Das geht automatisch, sofern diese über ISPConfig angelegt wurden.


----------



## oNdsen (25. Jan. 2017)

Über welchen Cronjob werden die Letsencrypt Zertifikate erneuert?
Ich müsste da noch ergänzen, dass bei einem gewissen Zertifikat auch der Postfix/Dovecot Service neugestartet wird.


----------



## Till (25. Jan. 2017)

/usr/local/ispconfig/server/lib/classes/cron.d/900-letsencrypt.inc.php


----------



## oNdsen (25. Jan. 2017)

Zitat von Till:


> /usr/local/ispconfig/server/lib/classes/cron.d/900-letsencrypt.inc.php


Danke Till, habe ich mittlerweile herausgefunden.
Gibt es vordefinierte Variablen für zB die Domain, damit ich hier gezielt arbeiten kann?


----------



## Till (25. Jan. 2017)

Das ist ja ein cron plugin, das wird also zeitbasiert einmal am Tag aufgerufen und nicht mit einer bestimmten domain.


----------



## oNdsen (25. Jan. 2017)

Auch dies ist mir bewusst. Ich sollte mich wohl etwas besser ausdrücken.
In meinem Fall verwende ich für Dovecot/Postfix das Selbe Zertifikat wie für das Panel selber.
Nun muss ich noch bewerkstelligen das bei einem Zertifikatsrequest nicht nur Apache, sondern auch gleich Postfix und Dovecot neu gestartet werden.
Einen Daily Reboot der Services finde ich schon etwas herbe.
Nun, die Services müssen natürlich auch erst dann neugestartet werden, wenn auch der Request für die entsprechende Domain ausgeführt wird; deshalb die Frage, ob es eine Variable für Domains etc gibt, welche eventuell von ISPConfig übergeben werden.


----------



## Till (25. Jan. 2017)

ISPConfig hat die info ja auch nicht, es führt ein -n renew aus und schaut ob es ausgeführt wurde in der form das irgendein cert erneuert wurde und startet in dem Fall den apache/nginx neu um es anzuwenden.
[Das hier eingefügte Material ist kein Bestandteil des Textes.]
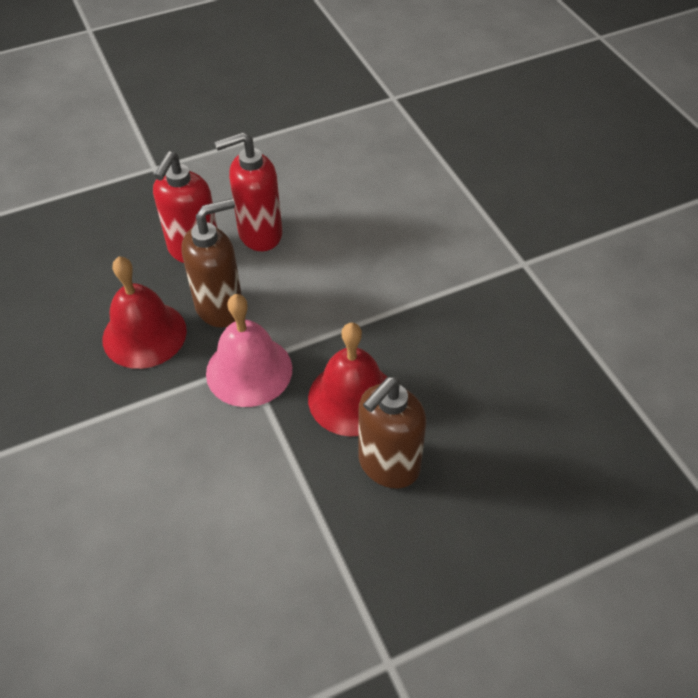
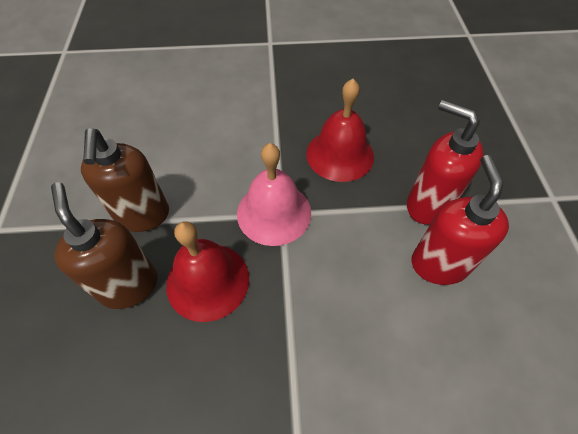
camera: 110 degrees right, 5 degrees up
brown soap dispenser [181,198,242,328] -> brown soap dispenser moved to [81,128,169,232]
Was Du in Deinem Fall vielleicht machen kannst ist dass Du Dir ein kleines shell script schreibst das jede Nacht läuft und schaut ob sich der symlink /etc/letsencrypt/deinedomain.tld/.... im live verzeichnis geändert hat seit dem letzten Aufruf, denn der symlink verweist immer auf das aktuelle cert und wenn der also auf ein neues cert verweist, dann musst Du die Dienste restarten (also außer webserver, das macht ja ispconfig).


----------



## oNdsen (25. Jan. 2017)

Ich glaube die von Dir vorgeschlagene Lösung mit dem Check ist die Beste.
Danke Dir!


----------



## nowayback (25. Jan. 2017)

Meine Bastellösung (Stand: Gestern ;-))

damit kann ich einfach die zu prüfenden Zertifikate als Parameter übergeben und das Script so schön via Cron 1x am Tag laufen lassen.
Hilft dir evtl.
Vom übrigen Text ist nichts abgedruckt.